The 1976–77 season of the Moroccan Throne Cup was the 21st edition of the competition.

Raja Club Athletic won the cup, beating Difaâ Hassani El Jadidi 1–0 in the final, played at the Stade de FUS in Rabat.

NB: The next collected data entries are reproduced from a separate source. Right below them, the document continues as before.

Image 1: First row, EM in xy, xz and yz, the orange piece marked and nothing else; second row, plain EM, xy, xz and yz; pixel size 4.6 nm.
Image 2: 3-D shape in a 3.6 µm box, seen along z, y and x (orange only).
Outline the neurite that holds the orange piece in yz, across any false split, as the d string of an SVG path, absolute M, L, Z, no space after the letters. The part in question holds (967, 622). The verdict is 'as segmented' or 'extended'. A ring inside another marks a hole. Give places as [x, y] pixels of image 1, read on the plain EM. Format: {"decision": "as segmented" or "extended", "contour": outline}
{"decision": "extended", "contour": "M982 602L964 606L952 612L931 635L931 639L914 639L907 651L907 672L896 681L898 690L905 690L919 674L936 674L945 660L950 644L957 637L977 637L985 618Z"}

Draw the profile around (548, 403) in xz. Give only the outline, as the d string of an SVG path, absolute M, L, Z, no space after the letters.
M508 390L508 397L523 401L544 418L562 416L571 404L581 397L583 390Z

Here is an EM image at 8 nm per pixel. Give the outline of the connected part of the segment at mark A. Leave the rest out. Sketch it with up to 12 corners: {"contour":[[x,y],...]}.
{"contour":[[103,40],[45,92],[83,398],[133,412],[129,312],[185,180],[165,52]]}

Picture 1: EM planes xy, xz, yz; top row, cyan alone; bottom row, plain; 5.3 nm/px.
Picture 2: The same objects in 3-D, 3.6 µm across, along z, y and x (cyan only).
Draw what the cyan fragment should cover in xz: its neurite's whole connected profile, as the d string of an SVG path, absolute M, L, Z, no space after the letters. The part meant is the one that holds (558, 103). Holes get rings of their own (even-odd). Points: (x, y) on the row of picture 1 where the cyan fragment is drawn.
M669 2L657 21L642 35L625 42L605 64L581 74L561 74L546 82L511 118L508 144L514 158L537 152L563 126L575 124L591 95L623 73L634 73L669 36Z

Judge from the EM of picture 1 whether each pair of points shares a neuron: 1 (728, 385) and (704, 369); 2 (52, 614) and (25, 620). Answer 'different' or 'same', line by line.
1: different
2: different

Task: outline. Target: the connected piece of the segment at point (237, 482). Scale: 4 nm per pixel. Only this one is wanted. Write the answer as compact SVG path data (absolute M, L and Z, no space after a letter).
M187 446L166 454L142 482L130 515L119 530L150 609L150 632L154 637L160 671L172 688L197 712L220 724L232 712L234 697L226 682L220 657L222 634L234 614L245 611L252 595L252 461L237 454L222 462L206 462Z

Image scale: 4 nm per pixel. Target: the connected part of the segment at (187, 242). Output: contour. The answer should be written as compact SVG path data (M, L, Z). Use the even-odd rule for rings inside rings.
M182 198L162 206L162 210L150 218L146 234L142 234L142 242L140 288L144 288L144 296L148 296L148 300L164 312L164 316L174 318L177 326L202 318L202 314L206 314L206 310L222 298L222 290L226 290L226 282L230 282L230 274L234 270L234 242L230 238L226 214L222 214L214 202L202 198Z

Raja Club Athletic won the cup for the second time in their history.

== Tournament ==
=== Last 16 ===

| Team 1 | Team 2 | Result |
|---|---|---|
| Wydad Athletic Club | Jeunesse Kénitra | 2–0 |
| Chabab Mohammédia | Wydad de Fès | 1–0 |
| Ittihad Khemisset | Renaissance de Settat | 1–1 1–3 (pens) |
| Kawkab Marrakech | Maghreb de Fès | 5–0 |
| Union de Touarga | Mouloudia Club d'Oujda | 1–1 2–4 (pens) |
| Ittihad Riadi Fkih Ben Salah | Nejm Shabab Bidawi | 0–1 |
| Amal Belksiri | Difaâ Hassani El Jadidi | 1–2 |
| Raja Club Athletic | Fath Union Sport | 1–0 |

=== Quarter-finals ===

| Team 1 | Team 2 | Result |
|---|---|---|
| Wydad Athletic Club | Mouloudia Club d'Oujda | 1–3 |
| Chabab Mohammédia | Nejm Shabab Bidawi | 2–1 |
| Difaâ Hassani El Jadidi | Kawkab Marrakech | 2–1 |
| Raja Club Athletic | Renaissance de Settat | 1–0 |

=== Semi-finals ===

| Team 1 | Team 2 | Result |
|---|---|---|
| Raja Club Athletic | Mouloudia Club d'Oujda | 3–2 |
| Difaâ Hassani El Jadidi | Chabab Mohammédia | 3–0 |

=== Final ===
The final took place between the two winning semi-finalists, Raja Club Athletic and Difaâ Hassani El Jadidi, on 17 July 1977 at the Stade de FUS in Rabat.